Il test serve a valutare l'efficacia di questa tecnologia durante i viaggi quotidiani. Le stime promettono vantaggi economici e ambientali notevoli per chi percorre molti chilometri, prevedendo un risparmio che può raggiungere i 7.000 litri di gasolio all'anno per singolo rimorchio e una riduzione delle emissioni fino a 18 tonnellate di CO2 per veicolo.
A differenza dei sistemi pensati per i camion frigo, questo meccanismo punta tutto sul recupero energetico e sull'assistenza alla trazione grazie a un asse elettrico integrato nel telaio. La batteria di bordo accumula energia costantemente da tre fonti diverse, ovvero dalla frenata del veicolo tramite l'asse elettrico, dal sole grazie a un sistema di pannelli fotovoltaici sul tetto e dalla rete elettrica tradizionale sfruttando le soste nei parcheggi. Il flusso di energia viene gestito da una centralina elettronica intelligente, mentre un piccolo display, visibile dal conducente tramite lo specchietto laterale, mostra lo stato della carica. Tutti i dati finiscono in tempo reale su una piattaforma online, consentendo ai gestori della flotta di monitorare i risparmi e ricevere avvisi sulla manutenzione prima che insorgano guasti.
I portavoce delle aziende coinvolte sottolineano che l'obiettivo principale è ridurre i costi e inquinare meno senza richiedere enormi investimenti o modifiche alle infrastrutture esistenti. Il test è fondamentale anche per capire come reagisce il sistema con percorsi, carichi e autisti differenti. Inoltre, l'uso di batterie più piccole e il mix di fonti energetiche mantengono il veicolo leggero, stabile e conveniente dal punto di vista economico.

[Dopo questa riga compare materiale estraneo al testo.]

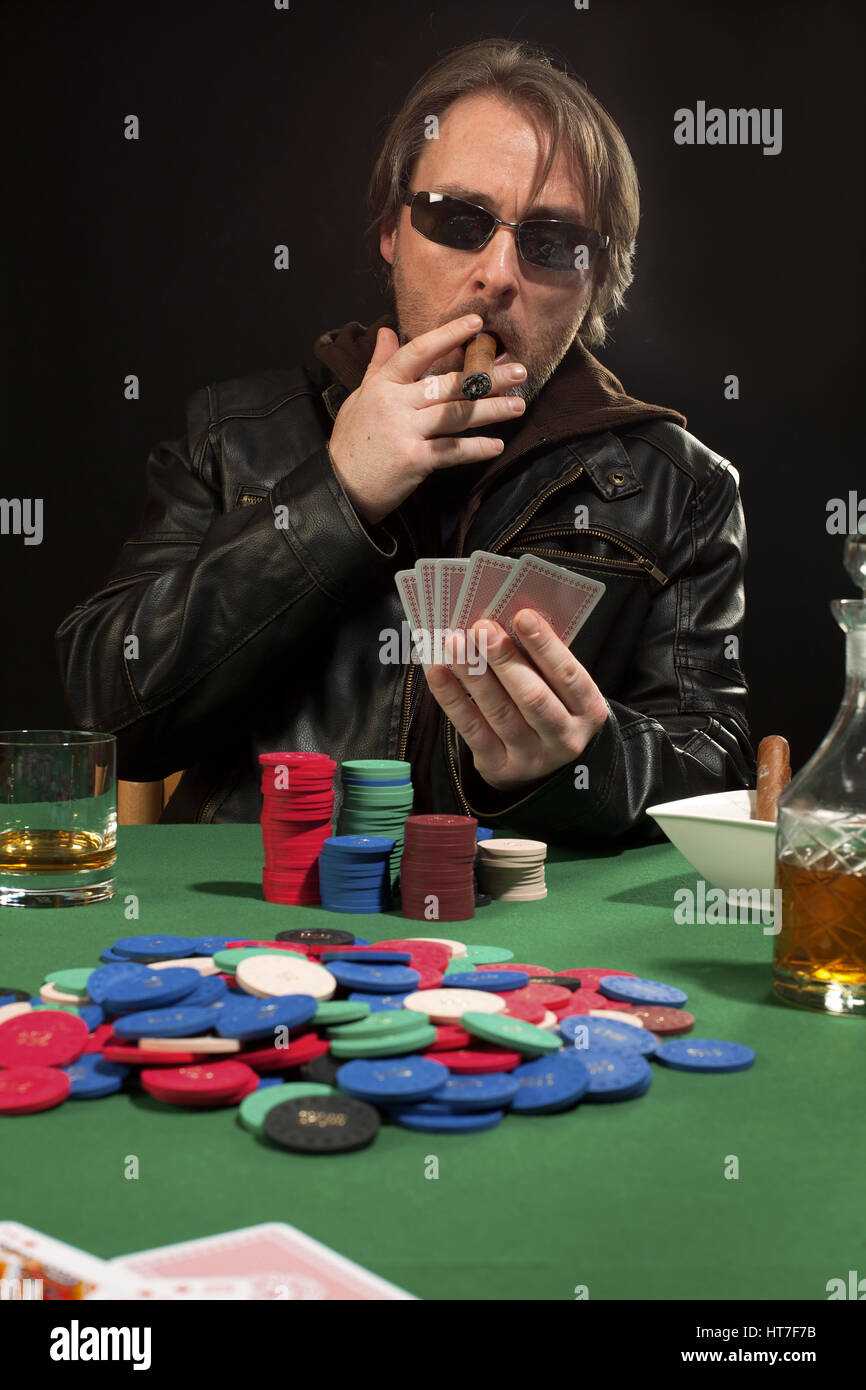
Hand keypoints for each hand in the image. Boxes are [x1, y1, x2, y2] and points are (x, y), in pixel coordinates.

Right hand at [327, 314, 526, 523]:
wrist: (339, 488)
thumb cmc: (351, 442)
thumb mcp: (360, 398)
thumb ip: (379, 365)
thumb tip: (387, 332)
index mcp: (383, 385)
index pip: (418, 352)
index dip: (448, 335)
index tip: (476, 324)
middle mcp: (395, 404)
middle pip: (448, 384)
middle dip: (487, 378)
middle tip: (519, 372)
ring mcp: (405, 432)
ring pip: (456, 415)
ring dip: (491, 410)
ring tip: (518, 405)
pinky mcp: (413, 460)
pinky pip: (452, 451)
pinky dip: (476, 449)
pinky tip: (496, 445)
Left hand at [426, 610, 608, 793]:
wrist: (544, 769)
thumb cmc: (551, 710)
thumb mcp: (561, 691)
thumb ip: (542, 664)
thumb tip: (505, 624)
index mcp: (587, 711)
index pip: (568, 675)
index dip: (545, 646)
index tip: (522, 616)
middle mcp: (564, 738)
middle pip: (533, 697)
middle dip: (505, 659)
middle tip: (482, 627)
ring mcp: (531, 757)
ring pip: (500, 712)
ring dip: (475, 675)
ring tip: (456, 644)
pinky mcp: (499, 767)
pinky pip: (472, 731)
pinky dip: (453, 700)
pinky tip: (439, 675)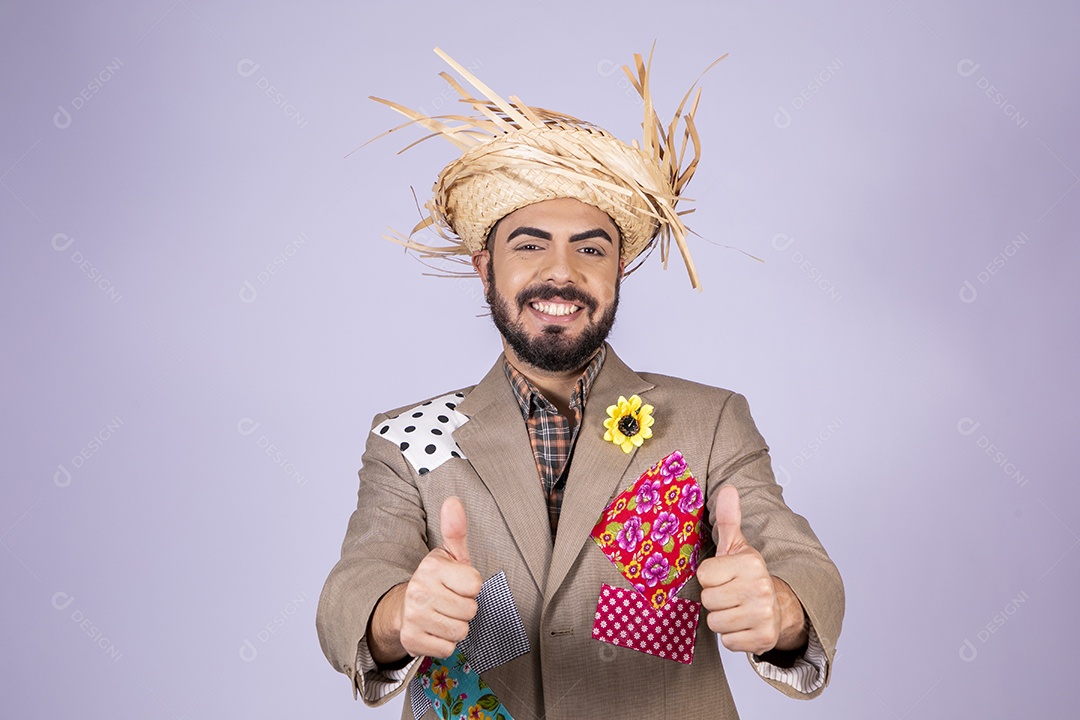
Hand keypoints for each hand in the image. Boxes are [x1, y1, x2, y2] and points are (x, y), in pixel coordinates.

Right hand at [397, 496, 482, 659]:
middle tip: (451, 601)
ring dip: (456, 626)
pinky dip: (445, 643)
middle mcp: (419, 590)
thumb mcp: (449, 555)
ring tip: (443, 615)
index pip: (475, 584)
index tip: (459, 584)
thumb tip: (453, 501)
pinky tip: (435, 630)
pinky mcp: (412, 640)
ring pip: (460, 631)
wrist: (404, 608)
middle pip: (470, 610)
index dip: (471, 587)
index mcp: (432, 567)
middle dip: (465, 608)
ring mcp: (414, 616)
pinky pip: (447, 648)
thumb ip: (455, 530)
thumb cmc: (436, 581)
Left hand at [696, 485, 805, 654]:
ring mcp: (763, 615)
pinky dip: (732, 636)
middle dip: (715, 599)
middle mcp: (759, 588)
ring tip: (736, 609)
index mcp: (750, 563)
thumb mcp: (737, 545)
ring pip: (715, 622)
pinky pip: (727, 641)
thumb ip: (728, 519)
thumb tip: (727, 489)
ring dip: (722, 619)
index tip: (724, 576)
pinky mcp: (764, 639)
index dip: (710, 577)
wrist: (779, 607)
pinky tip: (744, 625)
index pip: (704, 575)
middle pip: (708, 600)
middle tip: (730, 594)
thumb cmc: (748, 575)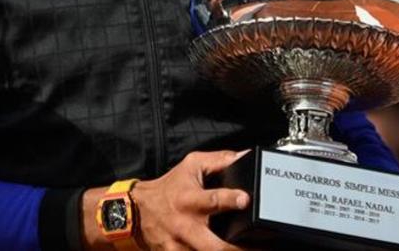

Anche se si tratta di una tecnologia d'avanguardia, il semirimorchio ha già ottenuto tutti i permessi necessari ed è regolarmente omologato per circolare nei paesi dell'Unione Europea e dell'EFTA. Le batterie rispettano i massimi standard di sicurezza e i conducenti possono guidare il mezzo senza bisogno di patenti speciali o corsi di formazione aggiuntivi. Per TIP Group questo test rappresenta un passo importante per allargare la propria offerta di soluzioni ecologiche, dimostrando che l'efficienza energetica nei trasporti si può fare partendo anche dal rimorchio e non solo dal motore del camion.
"I nostri clienti hanno bisogno di soluzioni che migliorino l’efficienza senza interrompere le operazioni. Questo pilota ci consente di valutare se i rimorchi a propulsione possono offrire guadagni misurabili nell’uso quotidiano e dare un contributo significativo alla decarbonizzazione” ha commentato Rogier Laan, Vice President Global Sales and Marketing di TIP Group. "Il nostro ruolo è quello di portare queste tecnologie nel funzionamento del mondo reale e contribuire ad accelerare la transizione verso un trasporto più sostenibile”.